RB James White: White (5-10, 197) shared carries with Gio Bernard (a second-round pick of the Bengals in the 2013 draft) in high school at powerhouse Fort Lauderdale (Fla.) St. Thomas Aquinas and has played second fiddle to Montee Ball and/or John Clay in his first three seasons in Madison. But White still has rushed for 2,571 yards and 32 touchdowns in his career. White has good speed and can turn the corner, but he also is a tough between-the-tackles runner. White has shown some promise as a receiver out of the backfield.
OLB Vince Biegel: Expectations are high for Biegel (6-3, 230), who played in two games last season as a true freshman before a broken foot forced him to redshirt.
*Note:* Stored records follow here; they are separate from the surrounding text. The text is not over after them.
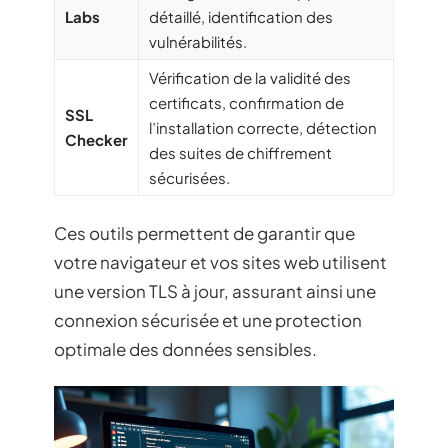
Labs
détaillé, identification des
vulnérabilités.
Vérification de la validité des
certificats, confirmation de
SSL
l’installation correcte, détection
Checker
des suites de chiffrement
sécurisées.
Ces outils permettent de garantir que
votre navigateur et vos sites web utilisent
une version TLS à jour, assurant ainsi une
connexion sécurisée et une protection
optimale des données sensibles.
He is athletic and coaches are high on his pass-rush ability, which will be put to good use when the Badgers use their 3-4 sets this fall. He was a national top-150 recruit out of high school in Wisconsin.
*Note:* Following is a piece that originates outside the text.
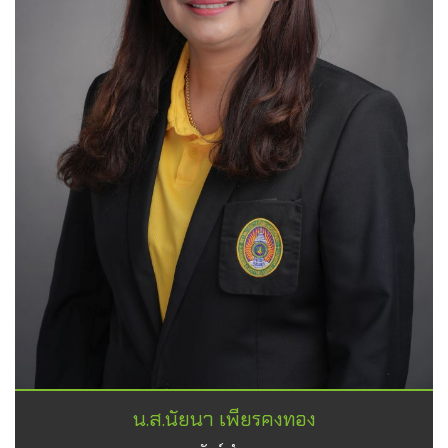
น.ส.นัยนา เพียรคงทอง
OG Kyle Costigan: Costigan (6-4, 304), a junior, started at right guard last season, and though he missed spring practice with a knee injury, he should start there again this fall. He was a defensive lineman in his first two seasons on campus and struggled early last season after making the switch. While his pass blocking must improve, he has maintained his aggressiveness from his days as a defensive lineman and became a better run blocker as last season progressed.
RB Melvin Gordon: With Montee Ball in the NFL, White now will share carries with Gordon (6-1, 203), a sophomore. Gordon ran for 621 yards last season, but 328 of those came in two games (UTEP and Nebraska in the league title game). He's a physical runner with a burst and might have more upside than White.
OT Rob Havenstein: Wisconsin is known for big offensive linemen, but Havenstein (6-8, 338 -- and he has dropped almost 50 pounds since enrolling) is huge. This will be his second season as the starter at right tackle. Havenstein has surprisingly good feet -- not surprising when you consider he played lacrosse in high school in Maryland. Still, he plays too high at times and is more advanced as a run blocker than pass protector. His twin, Jeff, plays basketball at Division I Longwood; he also is 6-8 -- but weighs only 225.
OG Dallas Lewallen: He has seen action in only six games in his first two seasons (various injuries are one reason), but Lewallen (6-6, 318) is expected to start at guard this season. As with all Badgers linemen, he is a physical specimen who is expected to be a big-time run blocker.
C Dan Voltz: Last season's starting center, Travis Frederick, left school a year early and was a first-round pick; Voltz (6-4, 310), a redshirt freshman, has that kind of potential. He graduated early from high school and went through spring drills in 2012 before redshirting. He has gained a bit more than 40 pounds since his arrival in Madison and is expected to be a road grader as a run blocker. Coaches also have praised his ability to quickly learn the offense. His pass protection is a concern -- but, remember, he is only a redshirt freshman.
Three must-see games of 2013
Sept. 14 at Arizona State: The Sun Devils might be the best team in the Pac-12 South, and their quick front seven on defense will pose a test for the Badgers' beefy offensive line. It will be especially interesting to see if Wisconsin's interior linemen can handle cat-quick Arizona State defensive tackle Will Sutton.
Sept. 28 at Ohio State: The best teams in the Leaders Division get together for a key early-season contest. Can Wisconsin's linebackers handle Ohio State's spread attack? And will Wisconsin's offensive line win the battle against Ohio State's rebuilt defensive line? The Buckeyes have two good defensive ends, meaning Groy and Havenstein will be in the spotlight.
Nov. 30 vs. Penn State: The regular-season finale for both teams. Two excellent groups of linebackers will be on display; can either offensive line make sure the running backs have room to roam? And Groy vs. Penn State defensive end Deion Barnes will be fun to watch.